TrueCrypt, that is...
Now in it's second round of safety audits, the Open Crypto Audit Project is remaining on track (notwithstanding the apparent closure of the original TrueCrypt project) targeting TrueCrypt for their planned audit, based on the highly successful on-line generated bankrolled. The already published Phase 1 Audit Report (in PDF format), reveals little on the downside, unless you expect ruthless attention to detail, and tight coding best practices...
News, of the release of the latest update of security distribution Kali Linux [now at 1.0.7]; just in time for a proverbial weekend update-fest, methinks!
Unfortunate news, for TrueCrypt users, and project contributors... Apparently, the developers of the full disk encryption (FDE) open source product are in the process of shuttering the projects SourceForge site, along with directions targeting the product's users to migrate TrueCrypt partitions to BitLocker.
via Nature [Toshihiko Sasaki, Yoshihisa Yamamoto and Masato Koashi) and reported by Wired's Chris Lee comes this fascinating tale of the tribulations enveloping quantum key distribution [QKD]. The proof, as they say in the vernacular, resides within the experiment...

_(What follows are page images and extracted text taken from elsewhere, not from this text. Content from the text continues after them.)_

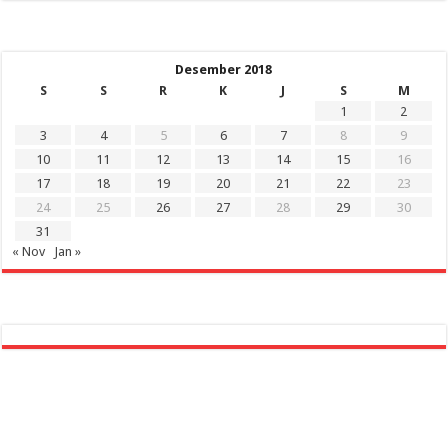
Desember 2018
S
S
R
K
J
S
M
1
2
3
4
5
6
7
8
9
10
11
12
13
14
15
16
17
18
19
20
21
22
23
24
25
26
27
28
29
30
31
« Nov
Jan »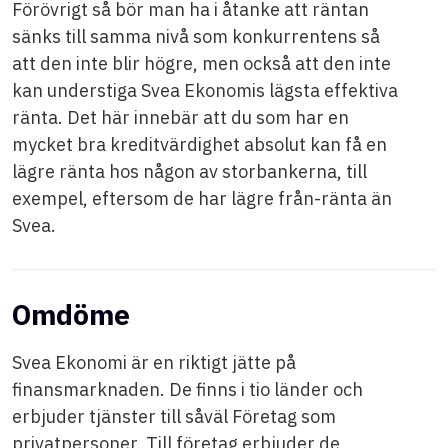
Förövrigt så bör man ha i åtanke att räntan
sänks till samma nivå som konkurrentens så
att den inte blir högre, men också att den inte
kan understiga Svea Ekonomis lägsta effektiva
ränta. Det här innebär att du som har en
mycket bra kreditvärdighet absolut kan få en
lägre ränta hos någon av storbankerna, till
exempel, eftersom de har lägre från-ränta än
Svea.
Omdöme
Svea Ekonomi är en riktigt jätte på
finansmarknaden. De finns i tio länder och
erbjuder tjänster till såväl Företag som
privatpersoner. Till företag erbjuder de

Darkcoin is apparently- if you believe the chatter- the truly anonymous, successor to Bitcoin. May the Bestcoin win...
The money quote (pun only partially intended):
'Darkcoin adds an extra layer of privacy by automatically combining any transaction its users make with those of two other users–a feature it calls Darksend–so that anyone analyzing the blockchain has a harder time figuring out where a particular user’s money ended up' - via Wired's Andy Greenburg
Via bon vivant, prolific speculative fiction author, and polemic poster of Items of Interest, What-Not and Fanciful Futures - Charlie Stross; comes a diatribe of a sort, in which, Serious Import is Conveyed, discussing the oft-described, little understood and illusive, Edward Snowden. Today's Must Read.